- WHAT IS BEING ASKED -
Copy each line of the data below in which the word "milliseconds" can be found.

DATA FOR PROCESSING section start

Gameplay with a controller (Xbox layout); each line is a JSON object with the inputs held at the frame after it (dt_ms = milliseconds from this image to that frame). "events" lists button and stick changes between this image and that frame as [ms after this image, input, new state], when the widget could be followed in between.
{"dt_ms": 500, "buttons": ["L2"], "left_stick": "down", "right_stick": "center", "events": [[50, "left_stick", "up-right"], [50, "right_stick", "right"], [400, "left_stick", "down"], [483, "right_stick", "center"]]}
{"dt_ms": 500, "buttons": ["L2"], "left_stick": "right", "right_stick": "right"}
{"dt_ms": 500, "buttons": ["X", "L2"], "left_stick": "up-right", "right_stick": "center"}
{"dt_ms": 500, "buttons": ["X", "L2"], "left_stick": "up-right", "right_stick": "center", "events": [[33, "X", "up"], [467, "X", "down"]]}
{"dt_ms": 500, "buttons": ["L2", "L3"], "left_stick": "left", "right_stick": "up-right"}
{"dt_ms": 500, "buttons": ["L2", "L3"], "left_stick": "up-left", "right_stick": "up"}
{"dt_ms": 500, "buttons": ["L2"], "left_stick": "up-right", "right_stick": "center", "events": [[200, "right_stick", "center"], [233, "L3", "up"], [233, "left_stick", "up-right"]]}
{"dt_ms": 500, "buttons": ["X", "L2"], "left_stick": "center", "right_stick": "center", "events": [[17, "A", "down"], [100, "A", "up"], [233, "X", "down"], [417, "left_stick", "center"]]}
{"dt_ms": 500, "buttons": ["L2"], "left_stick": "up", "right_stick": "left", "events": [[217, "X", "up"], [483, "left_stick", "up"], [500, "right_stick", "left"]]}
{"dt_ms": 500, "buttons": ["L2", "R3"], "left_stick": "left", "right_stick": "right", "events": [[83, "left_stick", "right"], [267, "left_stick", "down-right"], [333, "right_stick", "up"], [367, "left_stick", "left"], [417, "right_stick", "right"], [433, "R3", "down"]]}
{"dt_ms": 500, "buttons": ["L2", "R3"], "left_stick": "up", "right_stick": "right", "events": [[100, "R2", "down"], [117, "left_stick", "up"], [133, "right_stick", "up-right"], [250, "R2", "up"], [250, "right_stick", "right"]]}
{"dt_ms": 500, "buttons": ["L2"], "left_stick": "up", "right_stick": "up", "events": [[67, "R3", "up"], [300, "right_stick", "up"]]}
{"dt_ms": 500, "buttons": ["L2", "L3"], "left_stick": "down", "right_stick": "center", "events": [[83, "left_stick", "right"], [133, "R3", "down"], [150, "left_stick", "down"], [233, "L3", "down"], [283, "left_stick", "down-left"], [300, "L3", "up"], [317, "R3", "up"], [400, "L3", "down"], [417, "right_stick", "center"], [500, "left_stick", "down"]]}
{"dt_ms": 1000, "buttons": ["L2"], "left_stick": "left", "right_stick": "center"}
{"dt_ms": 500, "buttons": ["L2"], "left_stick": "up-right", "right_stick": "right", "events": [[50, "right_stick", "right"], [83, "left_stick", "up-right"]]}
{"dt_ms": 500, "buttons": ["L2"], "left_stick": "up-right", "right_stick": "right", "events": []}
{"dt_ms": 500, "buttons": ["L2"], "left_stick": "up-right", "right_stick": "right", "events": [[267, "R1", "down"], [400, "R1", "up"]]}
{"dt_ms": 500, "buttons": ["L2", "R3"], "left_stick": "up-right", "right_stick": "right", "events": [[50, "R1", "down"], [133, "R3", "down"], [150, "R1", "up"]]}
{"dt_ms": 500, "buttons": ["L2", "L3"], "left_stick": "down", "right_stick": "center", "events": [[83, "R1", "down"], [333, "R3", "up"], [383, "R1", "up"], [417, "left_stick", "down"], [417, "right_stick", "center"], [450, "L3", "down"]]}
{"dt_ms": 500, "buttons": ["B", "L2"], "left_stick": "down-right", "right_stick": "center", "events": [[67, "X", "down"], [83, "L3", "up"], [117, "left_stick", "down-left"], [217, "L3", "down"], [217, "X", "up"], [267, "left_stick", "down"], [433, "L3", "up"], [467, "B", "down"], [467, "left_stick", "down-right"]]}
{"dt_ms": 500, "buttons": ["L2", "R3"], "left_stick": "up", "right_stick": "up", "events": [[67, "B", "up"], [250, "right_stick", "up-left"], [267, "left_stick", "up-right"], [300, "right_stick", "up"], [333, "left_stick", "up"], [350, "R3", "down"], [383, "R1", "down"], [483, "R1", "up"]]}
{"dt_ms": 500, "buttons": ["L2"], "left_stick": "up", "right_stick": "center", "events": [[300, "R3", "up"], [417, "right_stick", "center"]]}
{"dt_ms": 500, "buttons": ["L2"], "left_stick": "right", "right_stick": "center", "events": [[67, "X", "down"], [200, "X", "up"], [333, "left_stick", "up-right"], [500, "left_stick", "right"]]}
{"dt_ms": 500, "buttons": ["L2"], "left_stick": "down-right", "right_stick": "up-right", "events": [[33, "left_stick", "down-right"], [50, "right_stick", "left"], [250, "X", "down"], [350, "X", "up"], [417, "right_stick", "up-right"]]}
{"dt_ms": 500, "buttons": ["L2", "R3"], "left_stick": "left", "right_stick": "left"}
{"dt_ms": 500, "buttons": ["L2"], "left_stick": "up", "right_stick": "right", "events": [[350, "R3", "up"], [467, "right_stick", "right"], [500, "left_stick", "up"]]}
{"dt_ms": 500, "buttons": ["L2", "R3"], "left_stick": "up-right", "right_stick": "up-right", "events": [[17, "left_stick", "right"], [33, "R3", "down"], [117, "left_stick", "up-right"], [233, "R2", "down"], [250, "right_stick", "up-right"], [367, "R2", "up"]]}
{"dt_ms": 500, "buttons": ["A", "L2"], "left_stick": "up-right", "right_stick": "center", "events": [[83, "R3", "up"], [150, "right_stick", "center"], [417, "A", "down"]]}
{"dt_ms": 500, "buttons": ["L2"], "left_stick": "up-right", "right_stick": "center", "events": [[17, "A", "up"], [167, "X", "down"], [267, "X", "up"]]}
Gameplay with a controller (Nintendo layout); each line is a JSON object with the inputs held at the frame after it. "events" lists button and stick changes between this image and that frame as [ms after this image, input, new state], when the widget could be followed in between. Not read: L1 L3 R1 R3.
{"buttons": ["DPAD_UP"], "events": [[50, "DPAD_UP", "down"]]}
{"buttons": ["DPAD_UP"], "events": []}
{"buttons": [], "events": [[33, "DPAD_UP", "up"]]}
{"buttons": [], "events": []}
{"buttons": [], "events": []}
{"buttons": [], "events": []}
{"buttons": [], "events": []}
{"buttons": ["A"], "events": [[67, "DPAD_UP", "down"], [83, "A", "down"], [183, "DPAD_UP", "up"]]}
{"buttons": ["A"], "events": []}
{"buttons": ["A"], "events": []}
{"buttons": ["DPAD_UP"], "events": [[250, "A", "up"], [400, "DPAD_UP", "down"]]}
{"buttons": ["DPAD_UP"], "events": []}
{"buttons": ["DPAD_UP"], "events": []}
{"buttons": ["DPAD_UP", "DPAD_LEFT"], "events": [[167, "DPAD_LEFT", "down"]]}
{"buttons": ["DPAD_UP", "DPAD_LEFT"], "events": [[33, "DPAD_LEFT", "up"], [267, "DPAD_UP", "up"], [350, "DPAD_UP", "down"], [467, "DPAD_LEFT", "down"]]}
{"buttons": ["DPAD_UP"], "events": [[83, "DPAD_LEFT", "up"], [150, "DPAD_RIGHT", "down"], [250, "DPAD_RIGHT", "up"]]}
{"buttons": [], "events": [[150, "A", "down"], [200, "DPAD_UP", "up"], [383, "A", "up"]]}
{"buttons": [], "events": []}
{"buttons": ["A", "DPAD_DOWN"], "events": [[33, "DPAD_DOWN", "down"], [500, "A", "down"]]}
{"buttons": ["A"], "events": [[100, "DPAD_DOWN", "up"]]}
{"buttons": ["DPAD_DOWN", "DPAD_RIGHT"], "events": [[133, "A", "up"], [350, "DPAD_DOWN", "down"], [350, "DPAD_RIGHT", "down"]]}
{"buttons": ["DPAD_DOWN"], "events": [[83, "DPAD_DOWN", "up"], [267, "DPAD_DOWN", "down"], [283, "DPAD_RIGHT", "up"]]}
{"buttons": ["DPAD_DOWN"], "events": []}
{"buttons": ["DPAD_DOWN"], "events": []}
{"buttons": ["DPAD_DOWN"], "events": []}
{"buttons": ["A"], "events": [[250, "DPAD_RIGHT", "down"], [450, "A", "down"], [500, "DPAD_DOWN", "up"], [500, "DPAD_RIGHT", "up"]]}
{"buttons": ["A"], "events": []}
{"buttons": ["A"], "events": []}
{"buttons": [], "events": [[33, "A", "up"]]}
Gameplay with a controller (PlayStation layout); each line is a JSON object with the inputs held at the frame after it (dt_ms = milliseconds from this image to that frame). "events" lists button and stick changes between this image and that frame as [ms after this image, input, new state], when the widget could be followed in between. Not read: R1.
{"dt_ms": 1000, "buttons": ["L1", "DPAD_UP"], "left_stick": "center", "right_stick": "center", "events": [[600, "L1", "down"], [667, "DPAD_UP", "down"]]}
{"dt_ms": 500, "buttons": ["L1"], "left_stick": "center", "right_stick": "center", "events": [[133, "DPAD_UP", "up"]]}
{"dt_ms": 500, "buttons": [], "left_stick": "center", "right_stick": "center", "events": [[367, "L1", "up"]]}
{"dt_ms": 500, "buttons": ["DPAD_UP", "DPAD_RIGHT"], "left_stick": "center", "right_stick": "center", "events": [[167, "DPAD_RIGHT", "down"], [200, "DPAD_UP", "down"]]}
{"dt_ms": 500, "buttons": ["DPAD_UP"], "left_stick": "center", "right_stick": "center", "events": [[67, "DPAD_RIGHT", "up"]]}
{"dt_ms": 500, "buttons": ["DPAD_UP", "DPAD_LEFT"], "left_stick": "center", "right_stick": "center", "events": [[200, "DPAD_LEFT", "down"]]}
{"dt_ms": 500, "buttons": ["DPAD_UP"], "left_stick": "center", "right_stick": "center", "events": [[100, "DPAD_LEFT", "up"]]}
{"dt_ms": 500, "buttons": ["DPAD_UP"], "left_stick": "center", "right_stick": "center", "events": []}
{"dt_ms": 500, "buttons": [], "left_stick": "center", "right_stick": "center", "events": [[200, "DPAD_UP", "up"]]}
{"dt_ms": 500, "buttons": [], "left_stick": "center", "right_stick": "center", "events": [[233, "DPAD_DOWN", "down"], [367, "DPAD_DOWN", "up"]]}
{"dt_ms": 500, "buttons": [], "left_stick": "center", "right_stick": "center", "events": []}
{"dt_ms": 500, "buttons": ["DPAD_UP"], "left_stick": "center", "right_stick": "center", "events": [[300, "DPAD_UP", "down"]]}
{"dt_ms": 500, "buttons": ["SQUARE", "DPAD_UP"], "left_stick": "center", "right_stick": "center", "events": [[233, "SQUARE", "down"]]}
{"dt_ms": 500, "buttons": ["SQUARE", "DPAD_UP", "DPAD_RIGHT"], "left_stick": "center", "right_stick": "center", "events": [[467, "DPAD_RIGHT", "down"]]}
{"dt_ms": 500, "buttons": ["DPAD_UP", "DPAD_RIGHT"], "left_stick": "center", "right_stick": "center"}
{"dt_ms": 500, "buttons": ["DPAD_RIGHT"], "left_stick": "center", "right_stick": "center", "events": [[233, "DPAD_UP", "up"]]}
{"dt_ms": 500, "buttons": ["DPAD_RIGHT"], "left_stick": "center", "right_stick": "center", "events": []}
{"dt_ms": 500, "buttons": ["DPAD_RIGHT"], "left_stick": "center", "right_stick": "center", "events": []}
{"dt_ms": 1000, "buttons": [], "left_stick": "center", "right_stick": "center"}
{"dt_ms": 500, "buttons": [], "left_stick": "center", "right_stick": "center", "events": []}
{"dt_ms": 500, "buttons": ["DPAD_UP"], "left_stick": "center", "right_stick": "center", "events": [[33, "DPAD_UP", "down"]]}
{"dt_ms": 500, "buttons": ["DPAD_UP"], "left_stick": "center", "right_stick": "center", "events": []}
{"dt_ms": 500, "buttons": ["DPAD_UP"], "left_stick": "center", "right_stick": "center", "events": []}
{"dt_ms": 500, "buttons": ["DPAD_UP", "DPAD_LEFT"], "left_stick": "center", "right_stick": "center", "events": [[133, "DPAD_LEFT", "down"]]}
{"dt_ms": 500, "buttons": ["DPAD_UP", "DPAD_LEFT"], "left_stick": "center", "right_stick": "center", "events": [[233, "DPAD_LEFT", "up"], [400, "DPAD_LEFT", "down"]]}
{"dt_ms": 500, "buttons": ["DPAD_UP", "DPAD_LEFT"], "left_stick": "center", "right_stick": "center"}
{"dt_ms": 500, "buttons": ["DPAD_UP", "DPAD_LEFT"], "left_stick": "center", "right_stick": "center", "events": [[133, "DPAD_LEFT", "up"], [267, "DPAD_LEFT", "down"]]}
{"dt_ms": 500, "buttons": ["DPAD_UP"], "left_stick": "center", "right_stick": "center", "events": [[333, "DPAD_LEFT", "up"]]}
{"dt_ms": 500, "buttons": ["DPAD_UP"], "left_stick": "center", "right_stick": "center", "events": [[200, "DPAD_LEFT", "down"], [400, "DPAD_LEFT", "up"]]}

DATA FOR PROCESSING section end

- SOLUTION TO THIS EXERCISE -
Gameplay with a controller (Xbox layout); each line is a JSON object with the inputs held at the frame after it (dt_ms = milliseconds from this image to that frame). "events" lists button and stick changes between this image and that frame as [ms after this image, input, new state], when the widget could be followed in between.
Gameplay with a controller (PlayStation layout); each line is a JSON object with the inputs held at the frame after it (dt_ms = milliseconds from this image to that frame). "events" lists button and stick changes between this image and that frame as [ms after this image, input, new state], when the widget could be followed in between. Not read: R1.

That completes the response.